— begin Selected text —

When someone other than a spouse inherits all or part of an IRA, the beneficiary can create a new successor beneficiary IRA and request a trustee-to-trustee transfer. The Internal Revenue Service allows this as long as you title the new IRA in the name of the deceased and for the benefit of the beneficiary. A properly titled beneficiary IRA looks like this: "Bill Smith, deceased, inherited IRA for the benefit of Stanley Smith, beneficiary." A non-spouse beneficiary has only limited control over an inherited IRA.


A beneficiary can’t transfer money into or out of a successor beneficiary IRA, can’t make contributions and must observe inherited IRA withdrawal requirements. The beneficiary can decide how to invest the money within the beneficiary IRA, which is one of its main attractions. For example, suppose you and your two brothers each inherit one-third of your mother’s IRA. By moving your third to a beneficiary IRA, you can invest in assets that might not interest your siblings.

— end Selected text —
— begin Raw data —

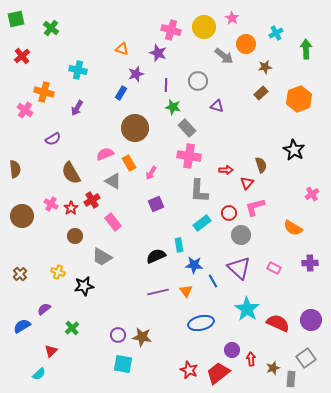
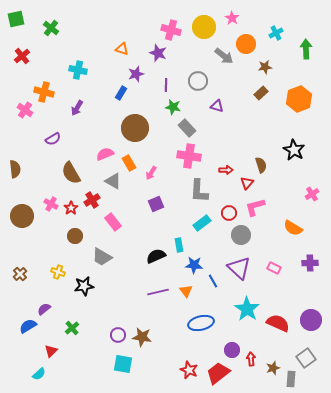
blue semicircle at (22, 326): moved 6 px right
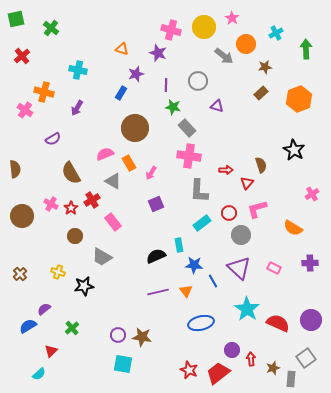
pink L-shape at (255, 207): moved 2 px right, 2 px down
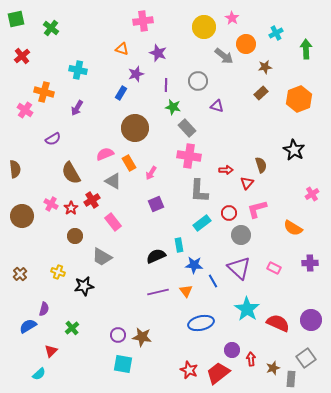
pink cross at (171, 30): moved 28 px left, 9 px up; rotated 24 degrees counterclockwise
purple semicircle at (44, 309): rotated 144 degrees clockwise
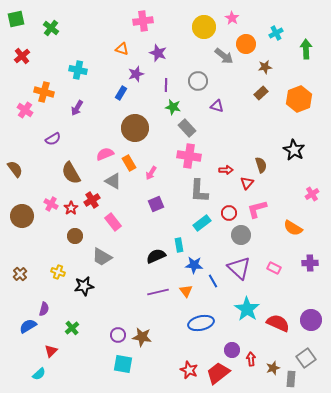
brown semicircle at (15, 169): rotated 30 degrees counterclockwise
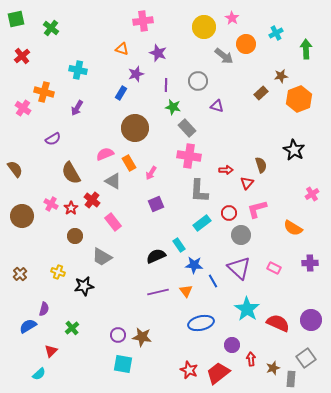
brown star at (265, 67): moved 16 px right, 9 px down
pink cross at (25, 110): moved 2 px left, 2 px up
red cross at (92, 200): rotated 21 degrees counterclockwise
cyan rectangle at (179, 245): rotated 24 degrees counterclockwise
purple circle at (232, 350): moved 5 px up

— end Raw data —

> **The exercise**: Carry on the passage about inherited IRAs, picking up after its final sentence. The records were drawn from a separate source.

> **Answer to this problem**:
Withdrawal Requirements

You can choose to withdraw the entire balance of an inherited IRA by the end of the fifth year after the death of the owner. Distributions from a traditional IRA are taxable, so some beneficiaries prefer to stretch out annual minimum withdrawals. The stretch-out period depends on whether the owner died before the required beginning date for minimum distributions. If he did, use the life expectancy of the oldest beneficiary. Otherwise, use the longer of the owner’s or oldest beneficiary’s life expectancy.


A spouse can assume ownership of an inherited IRA, which allows her to postpone distributions until age 70 1/2. However, the spouse can elect to take distributions in the non-spouse way and can set up a beneficiary IRA. If any of the beneficiaries is not an individual, the trustee must distribute the IRA using the five-year rule. In a community property state, a spouse must approve the naming of any other IRA primary beneficiaries. Without permission, the owner can’t change the primary beneficiary.